Hasil penelitian ini secara umum menunjukkan rendahnya literasi kesehatan mental mahasiswa terutama terkait dengan mencari bantuan psikologis, sebagian besar responden tidak mengetahui di mana dapat mendapatkan layanan psikologis dan juga enggan menceritakan masalah mereka kepada psikolog. Di sisi lain, sebagian besar subjek menunjukkan adanya otonomi dalam menyelesaikan permasalahan mereka yang menjadi ciri tahap perkembangan dewasa awal, diikuti dengan mencari bantuan religius melalui berdoa, dan mencari bantuan informal dari keluarga atau teman. Secara umum, hasil ini juga merefleksikan temuan-temuan sebelumnya terkait pencarian bantuan psikologis pada masyarakat minoritas di Amerika Serikat. Ada beberapa hal yang dapat menjelaskan rendahnya kecenderungan mencari bantuan psikologis pada budaya Asia, terutama pada masyarakat muslim. Pertama, pada banyak budaya di luar barat ada stigma yang kuat terkait dengan kesehatan mental dan penanganan terhadap gangguan kejiwaan, kedua masalah kesehatan mental dianggap berhubungan dengan rendahnya iman, kesurupan roh, karma, dan gangguan setan sehingga membuat keluarga maupun individu menghindari mencari bantuan untuk masalah psikologis mereka, ketiga adanya ikatan yang kuat antara individu dan keluarga dalam budaya Asia membuat individu khawatir masalahnya akan mempermalukan keluarga atau menunjukkan pada orang lain bahwa ia tampak lemah, keempat rendahnya kesadaran komunitas dalam budaya tersebut terkait dengan masalah kesehatan mental [3];[12].
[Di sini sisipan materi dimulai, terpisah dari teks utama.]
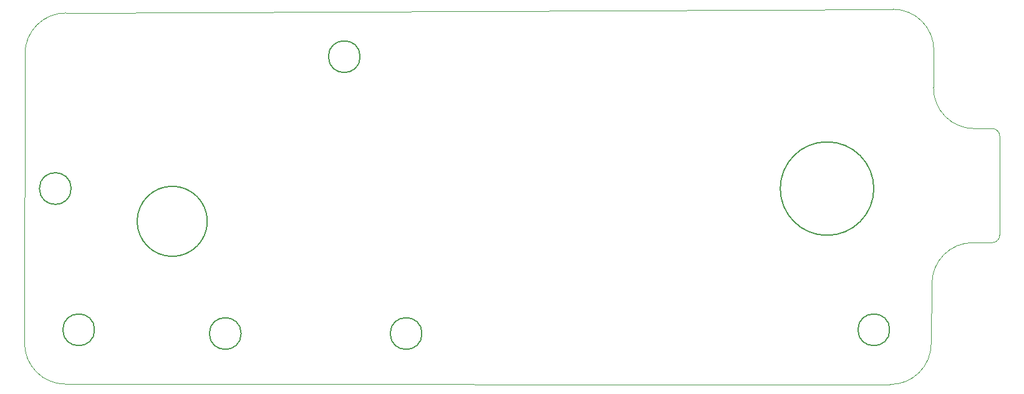
<source format=gbr>
%TF.GenerationSoftware,KiCad,Pcbnew,(5.1.10)-1*%
%TF.CreationDate,2021-11-16T17:05:13+11:00*%
%TF.ProjectId,FCS Panel PCB V2,46435320-5061-46e6-956c-205043422056,rev?*%
%TF.SameCoordinates,Original*%
%TF.FileFunction,Profile,NP*%
%FSLAX46Y46*%
G04 Gerber Fmt 4.6, Leading zero omitted, Abs format (unit mm)*
G04 Created by KiCad (PCBNEW (5.1.10)-1) date 2021-11-16 17:05:13*
%MOMM*%
%LPD*%
G01*
G04 APERTURE LIST*
%TA.AperFunction,Profile*%
%ADD10C,0.050000*%
%TD*%
%TA.AperFunction,Profile*%
%ADD11C,0.200000*%
%TD*%
G04 APERTURE END LIST*
D10*
X206298800Y-52070231D02*
X206248000Y-57099200D01*
X214223600Y-62687200D02*
X211785200Y-62687431D01*
X211632800Y-78181200D02*
X214223600Y-78181200D01*
X206044569Y-83718400D02*
X205943431Y-91897199D01*
X205943431Y-91897199D02*
G75*
G02*
X200355200Y-97434399I-5537432J-1D01*
G01*
X206044569Y-83718400D02*
G75*
G02*
X211632800Y-78181200I5537432J1D01*
G01*
X211785200Y-62687431D02*
G75*
G02*
X206248000Y-57099200I-1J5537432D01*
G01*
X200761600Y-46482000D02*
G75*
G02*
X206298800Y-52070231I1J-5537432D01*
G01*
X88392001Y-97383831D02*
G75*
G02*
X82854801Y-91795600I-1J5537432D01*
G01*
X82905369Y-52527201D02*
G75*
G02*
X88493600Y-46990001I5537432J1D01*
G01*
X215239600Y-77165200D02*
G75*
G02*
X214223600Y-78181200I-1016000J0D01*
G01*
X215239600Y-63703200D02*
X215239600Y-77165200D01*
X214223600Y-62687200D02*
G75*
G02*
X215239600Y-63703200I0J-1016000D01*
G01*
X88392001Y-97383831D02*
X200355200Y-97434399D01*
X82905369Y-52527201D02*
X82854801Y-91795600D01*
X200761600Y-46482000D02*
X88493600Y-46990001D01*
D11*
X128411531Y-52918860D02*
G75*
G03*
X128411531Y-52918860I-2152650J0D01*
G01*
X107663394Y-75282146D02*
G75*
G03*
X107663394Y-75282146I-4762500J0D01*
G01*
X136803543Y-90522146D02*
G75*
G03*
X136803543Y-90522146I-2152649J0D01*
G01*
X92353544Y-90014146D02*
G75*
G03*
X92353544Y-90014146I-2152650J0D01*
G01*
X200303543Y-90014146D02*
G75*
G03*
X200303543Y-90014146I-2152649J0D01*
G01*
X198150893Y-70837146D02*
G75*
G03*
X198150893Y-70837146I-6349999J0D01*
G01*
X112253544Y-90522146D02*
G75*
G03*
X112253544Y-90522146I-2152650J0D01*
G01*
X89178543Y-70832146D02*
G75*
G03*
X89178543Y-70832146I-2152649J0D01*
G01*
M02*

</source>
Implikasi dari penelitian ini adalah perlunya psikoedukasi terkait dengan literasi kesehatan mental pada mahasiswa di Universitas Islam Sultan Agung, terutama terkait dengan opsi layanan psikologis yang tersedia dan mudah diakses. Kedua diperlukan juga psikoedukasi tentang berbagai permasalahan psikologis, deteksi dini gangguan psikologis, sehingga para mahasiswa mengetahui kapan mereka memerlukan layanan psikologis. Ketiga perlu informasi terkait dengan prosedur penanganan yang dilakukan oleh profesional kesehatan mental, bentuk layanan, dan bagaimana meminta bantuan pada psikolog dapat membantu mereka.
Penelitian ini bertujuan untuk mengetahui gambaran perilaku mencari bantuan psikologis pada mahasiswa UNISSULA. Hasilnya menunjukkan bahwa secara umum subjek dalam penelitian ini cenderung ingin berusaha menyelesaikan sendiri dan berdoa saat menghadapi permasalahan, lebih lanjut figur yang mereka mintai bantuan paling banyak adalah keluarga, teman, dan Allah/ustadz (figur keagamaan), sebagian besar tidak mengetahui di mana bisa menemui psikolog, dan sebagian besar ragu-ragu untuk menceritakan permasalahannya pada psikolog.
Penulis mengucapkan terimakasih kepada LPPM Unissula atas dana hibah yang diberikan dan para asisten mahasiswa yang telah membantu pelaksanaan penelitian ini.